Selected passage
It's a poor fit when you need to hire fast. The talent pool is small. The people in it are usually excellent, but there are not many of them, and they tend to cost money.

It's a poor fit for hot loops where every cycle counts. GHC produces solid code, but laziness adds overhead that's hard to predict, and the gap between idiomatic Haskell and hand-tuned Haskell is wider than in Rust or C++.

And it's a poor fit when your team isn't on board. Haskell rewards careful thinking, and a team that wants to ship features without thinking will be miserable. The language doesn't let you not think.

Common Pitfalls

Treating it like a typed Python. Haskell isn't a scripting language with types bolted on. The whole design assumes you'll structure your program around types. People who try to write imperative code in Haskell write bad Haskell.

Chasing every abstraction. The type system invites tower-building. You can write code that uses three monad transformers, two type families, and a lens combinator where a plain function would do. Resist. Idiomatic Haskell is often simpler than people expect.

Underestimating the learning curve. It's real. Plan for two to three months of feeling slow. The curve is front-loaded — once you're past it, productivity is high.

Listed entries
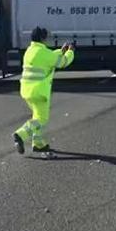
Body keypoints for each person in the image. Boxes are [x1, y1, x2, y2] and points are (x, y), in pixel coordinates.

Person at [13, 27, 74, 156]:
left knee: (37, 117)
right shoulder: (43, 52)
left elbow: (49, 58)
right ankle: (20, 134)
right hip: (39, 92)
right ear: (42, 38)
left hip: (26, 90)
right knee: (41, 119)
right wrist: (70, 53)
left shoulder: (30, 51)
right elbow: (62, 63)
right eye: (46, 37)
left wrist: (61, 51)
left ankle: (39, 144)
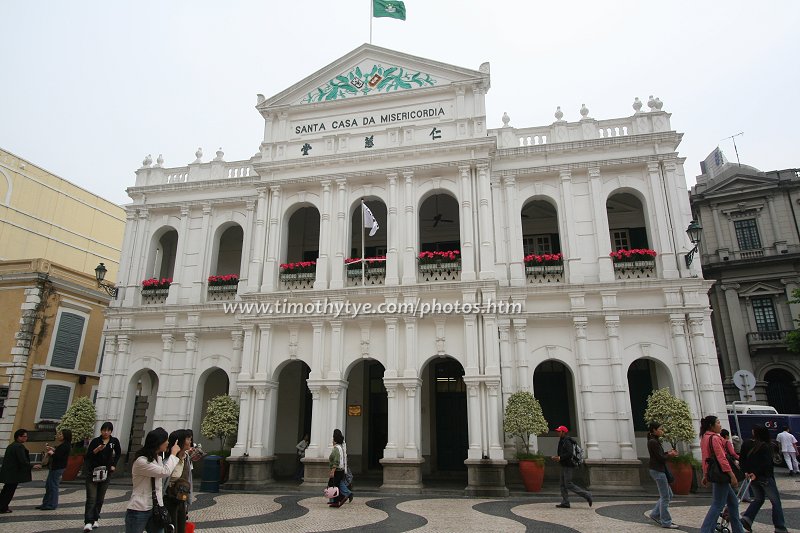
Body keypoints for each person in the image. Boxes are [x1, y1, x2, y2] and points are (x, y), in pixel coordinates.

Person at [125, 427, 180, 533]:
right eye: (166, 440)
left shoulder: (158, 459)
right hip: (139, 508)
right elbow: (165, 472)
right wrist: (173, 454)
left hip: (156, 507)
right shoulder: (141, 461)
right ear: (158, 442)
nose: (167, 443)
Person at [699, 415, 744, 533]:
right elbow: (721, 458)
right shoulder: (714, 438)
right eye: (718, 423)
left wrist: (705, 474)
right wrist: (731, 475)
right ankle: (705, 530)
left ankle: (738, 529)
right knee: (718, 504)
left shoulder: (704, 437)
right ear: (711, 425)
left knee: (733, 502)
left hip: (715, 473)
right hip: (721, 474)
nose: (720, 425)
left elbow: (705, 458)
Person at [739, 425, 787, 533]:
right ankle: (780, 527)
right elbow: (766, 463)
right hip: (763, 477)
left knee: (758, 499)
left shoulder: (746, 443)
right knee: (776, 502)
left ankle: (747, 519)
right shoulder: (766, 446)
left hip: (752, 477)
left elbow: (742, 459)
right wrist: (756, 473)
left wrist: (746, 471)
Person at [83, 421, 122, 531]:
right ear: (101, 431)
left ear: (111, 432)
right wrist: (97, 450)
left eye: (108, 430)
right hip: (93, 472)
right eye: (104, 430)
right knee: (91, 498)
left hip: (106, 472)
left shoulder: (114, 441)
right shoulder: (96, 441)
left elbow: (118, 453)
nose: (106, 432)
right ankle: (88, 521)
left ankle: (95, 518)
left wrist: (114, 464)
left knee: (100, 498)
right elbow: (88, 456)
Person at [646, 422, 679, 529]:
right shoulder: (653, 442)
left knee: (668, 495)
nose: (662, 431)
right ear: (654, 430)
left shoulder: (654, 441)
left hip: (659, 469)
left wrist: (668, 453)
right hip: (657, 470)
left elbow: (659, 456)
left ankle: (655, 514)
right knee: (665, 497)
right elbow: (660, 458)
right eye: (660, 429)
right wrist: (669, 454)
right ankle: (666, 521)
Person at [550, 425, 592, 509]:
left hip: (568, 465)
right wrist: (558, 457)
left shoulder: (567, 441)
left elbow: (569, 453)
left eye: (559, 431)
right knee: (562, 484)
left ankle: (587, 494)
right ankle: (565, 502)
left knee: (568, 484)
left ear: (564, 432)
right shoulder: (562, 440)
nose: (557, 433)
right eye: (557, 431)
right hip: (563, 464)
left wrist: (560, 457)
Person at [0, 429, 40, 513]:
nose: (26, 438)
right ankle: (3, 507)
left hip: (9, 472)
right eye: (24, 436)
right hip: (13, 473)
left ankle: (2, 506)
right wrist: (32, 465)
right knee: (9, 491)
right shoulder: (19, 446)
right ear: (19, 437)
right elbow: (22, 460)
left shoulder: (12, 445)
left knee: (6, 490)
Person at [164, 429, 194, 533]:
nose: (190, 441)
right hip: (169, 499)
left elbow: (188, 479)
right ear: (179, 441)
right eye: (188, 439)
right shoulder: (169, 460)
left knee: (181, 528)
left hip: (181, 499)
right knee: (170, 528)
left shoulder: (186, 458)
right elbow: (164, 480)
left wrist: (188, 500)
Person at [37, 428, 72, 510]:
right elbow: (60, 454)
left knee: (53, 486)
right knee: (49, 486)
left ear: (65, 436)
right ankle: (46, 503)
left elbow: (59, 457)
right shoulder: (64, 445)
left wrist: (52, 453)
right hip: (55, 467)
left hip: (57, 467)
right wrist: (53, 450)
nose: (58, 436)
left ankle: (52, 504)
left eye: (60, 434)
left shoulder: (65, 445)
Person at [328, 429, 352, 508]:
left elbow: (336, 461)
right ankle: (343, 496)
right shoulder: (341, 447)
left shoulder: (336, 449)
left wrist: (332, 471)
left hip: (337, 470)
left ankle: (337, 500)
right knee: (338, 484)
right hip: (341, 470)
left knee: (333, 485)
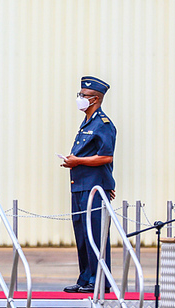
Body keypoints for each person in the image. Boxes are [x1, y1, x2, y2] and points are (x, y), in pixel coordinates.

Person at [62, 76, 116, 294]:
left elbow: (106, 156)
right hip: (79, 185)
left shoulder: (103, 124)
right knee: (82, 233)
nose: (80, 98)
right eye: (80, 94)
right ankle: (85, 278)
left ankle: (100, 280)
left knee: (95, 233)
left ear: (95, 99)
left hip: (94, 188)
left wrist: (78, 161)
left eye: (83, 95)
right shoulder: (87, 123)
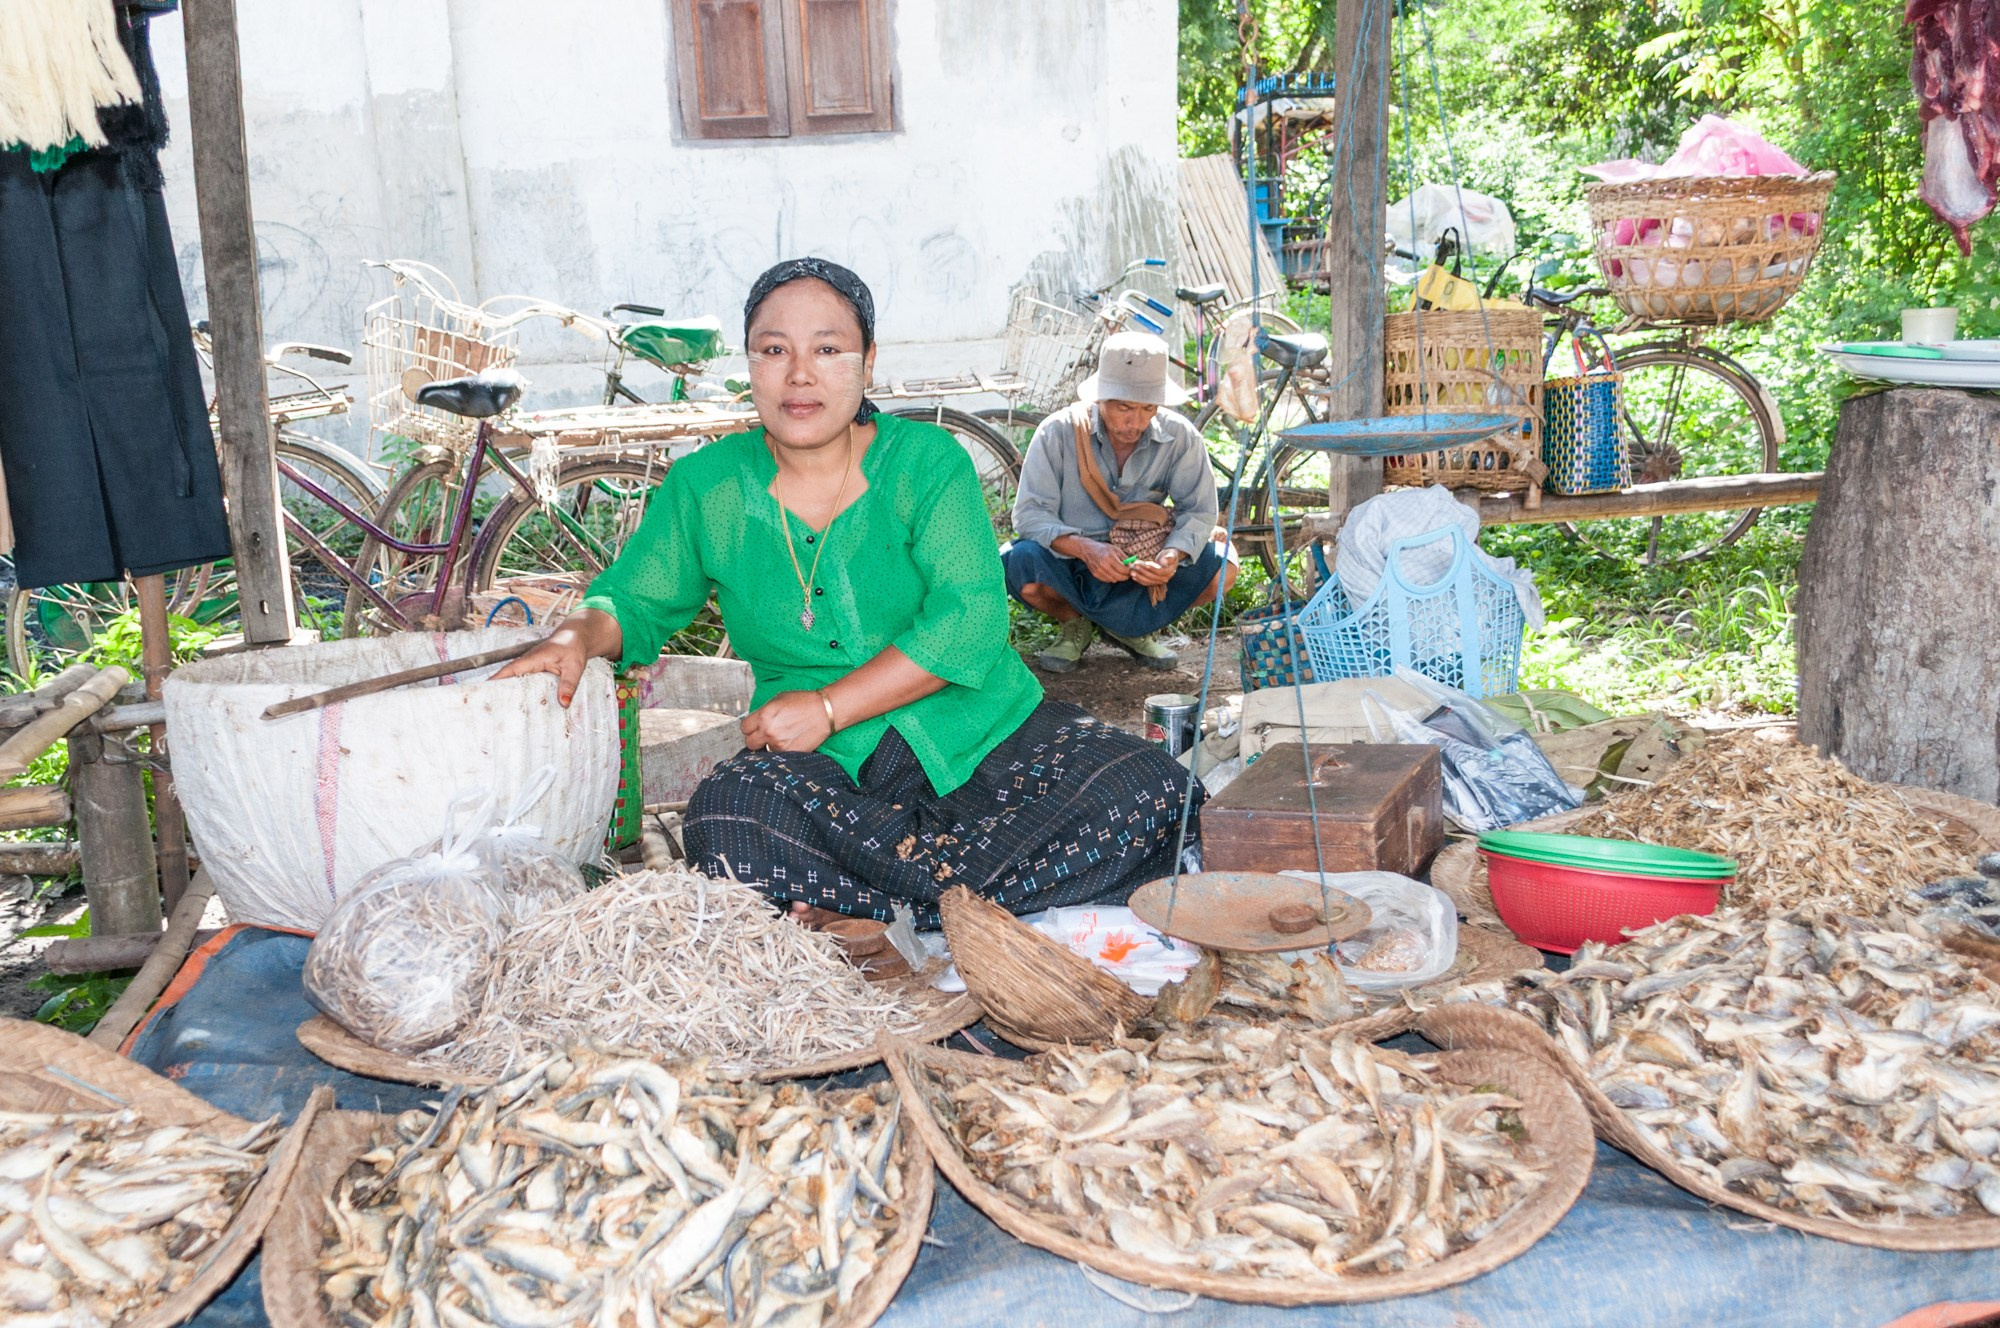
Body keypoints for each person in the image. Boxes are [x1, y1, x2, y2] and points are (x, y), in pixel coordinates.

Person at [496, 259, 1202, 929]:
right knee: (730, 816)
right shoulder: (705, 486)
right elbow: (638, 599)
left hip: (979, 731)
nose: (799, 374)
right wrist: (578, 634)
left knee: (1149, 791)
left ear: (866, 364)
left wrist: (830, 707)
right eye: (773, 350)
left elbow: (972, 623)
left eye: (828, 350)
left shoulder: (928, 463)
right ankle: (949, 902)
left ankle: (867, 903)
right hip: (826, 771)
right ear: (749, 365)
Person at [1003, 330, 1238, 674]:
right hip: (1072, 562)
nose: (1137, 422)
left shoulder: (1180, 437)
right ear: (1101, 398)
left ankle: (1131, 629)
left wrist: (1171, 555)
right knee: (1018, 561)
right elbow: (1029, 514)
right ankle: (1075, 623)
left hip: (1141, 569)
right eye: (1125, 407)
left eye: (1148, 408)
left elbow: (1199, 511)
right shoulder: (1057, 433)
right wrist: (1086, 549)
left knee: (1223, 568)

Exercises
(1) Name each pitfall listed under "Common Pitfalls" in the Haskell passage.
(2) According to the Haskell passage, how long should a newcomer plan to feel slow?

Answers to each task
(1)
Treating it like a typed Python
Chasing every abstraction
Underestimating the learning curve

(2) Two to three months.